==== Excerpt to read
= James Pelham =

British politician (c.1683–1761)

Lieutenant colonel James Pelham (c. 1683 - 27 December 1761) was a British politician. A second cousin of Henry Pelham and the Duke of Newcastle, he acted as Newcastle's political agent in Sussex for most of his political career, sitting in Parliament from 1722 to 1761 on Newcastle's interest. He served as secretary to Frederick, Prince of Wales from 1728 until the Prince's break with the Government in 1737. While he received some sinecures from Newcastle for his political services, he was put to considerable expense in doing so and did not leave a large estate.

==Biography==
Pelham was the second son of Sir Nicholas Pelham, of Catsfield and Crowhurst. He got a captain's commission in the 8th Dragoons in 1711 and saw military service during the War of the Spanish Succession. He was promoted captain and lieutenant colonel in the 1st Foot Guards in 1716, but subsequently took up a political career, supported by the friendship of Lord Walpole and his second cousin, the Duke of Newcastle.
========
◆ Objectives
A. Answer these questions from the article on James Pelham:
(i) During which years did Pelham sit in Parliament?
(ii) Whom did he serve as secretary from 1728?
(iii) In which regiment did he get a captain's commission in 1711?
B. Please reproduce word for word the passage of the article on James Pelham that begins at the words "British politician (c.1683–1761)" and ends after "a large estate.".
You will not need the lines that come after this article on James Pelham.
==== Records provided
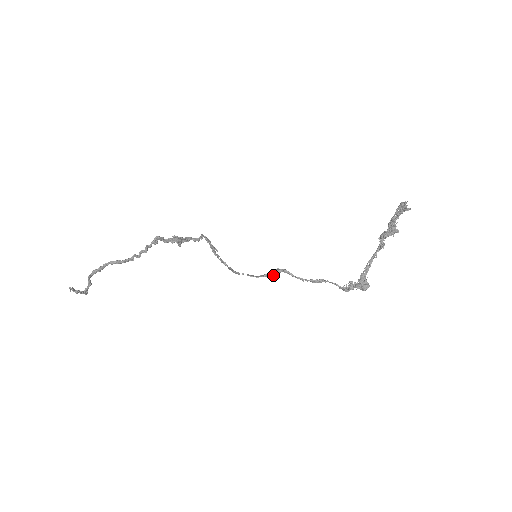
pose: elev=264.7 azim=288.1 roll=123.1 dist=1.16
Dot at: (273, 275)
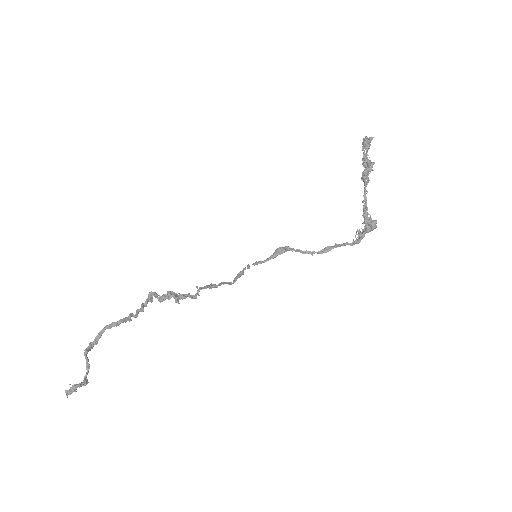
Dot at: (279, 254)
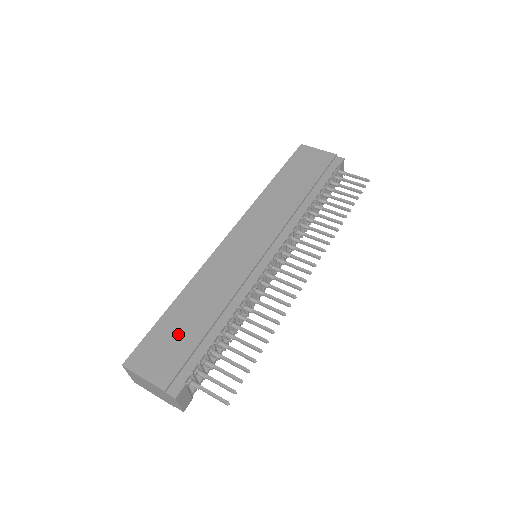
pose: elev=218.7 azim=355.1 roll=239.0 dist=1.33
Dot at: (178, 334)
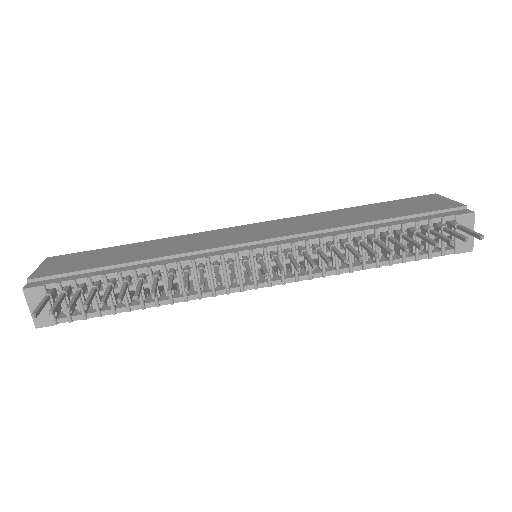
Dot at: (100, 258)
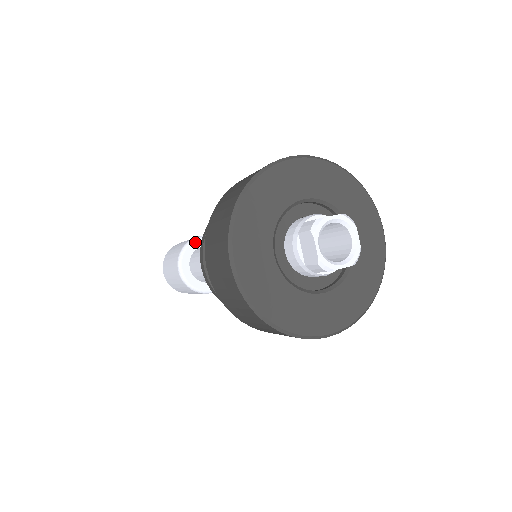
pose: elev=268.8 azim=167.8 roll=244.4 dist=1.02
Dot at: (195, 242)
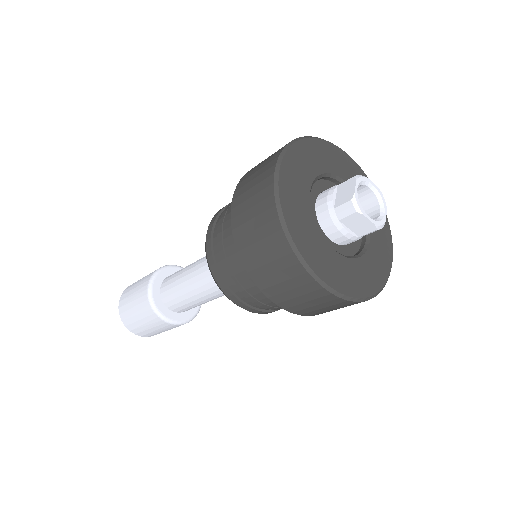
Dot at: (179, 269)
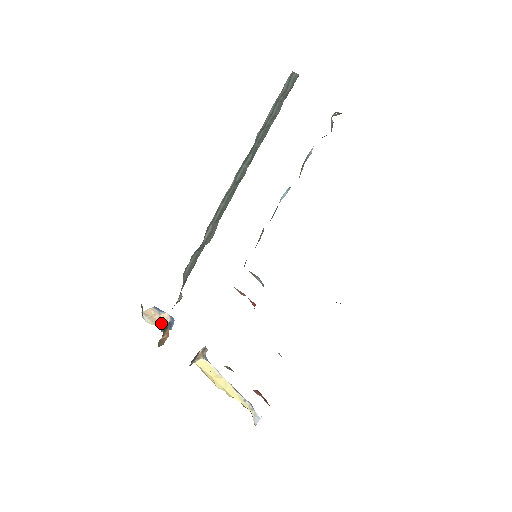
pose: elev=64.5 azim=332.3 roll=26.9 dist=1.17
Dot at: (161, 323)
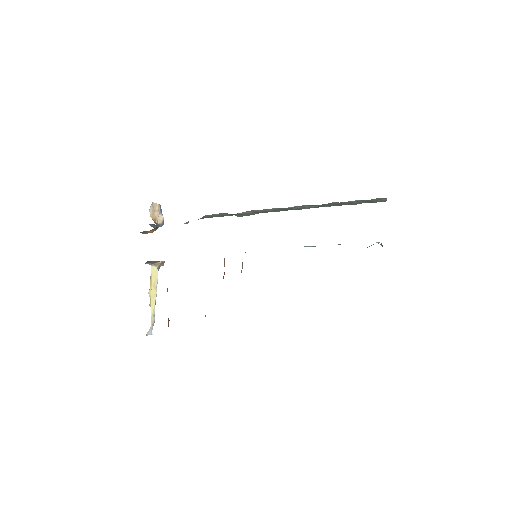
Dot at: (155, 220)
========
◆ Solution list
A.
(i) From 1722 to 1761.
(ii) Frederick, Prince of Wales.
(iii) The 8th Dragoons.

B.
British politician (c.1683–1761)

Lieutenant colonel James Pelham (c. 1683 - 27 December 1761) was a British politician. A second cousin of Henry Pelham and the Duke of Newcastle, he acted as Newcastle's political agent in Sussex for most of his political career, sitting in Parliament from 1722 to 1761 on Newcastle's interest. He served as secretary to Frederick, Prince of Wales from 1728 until the Prince's break with the Government in 1737. While he received some sinecures from Newcastle for his political services, he was put to considerable expense in doing so and did not leave a large estate.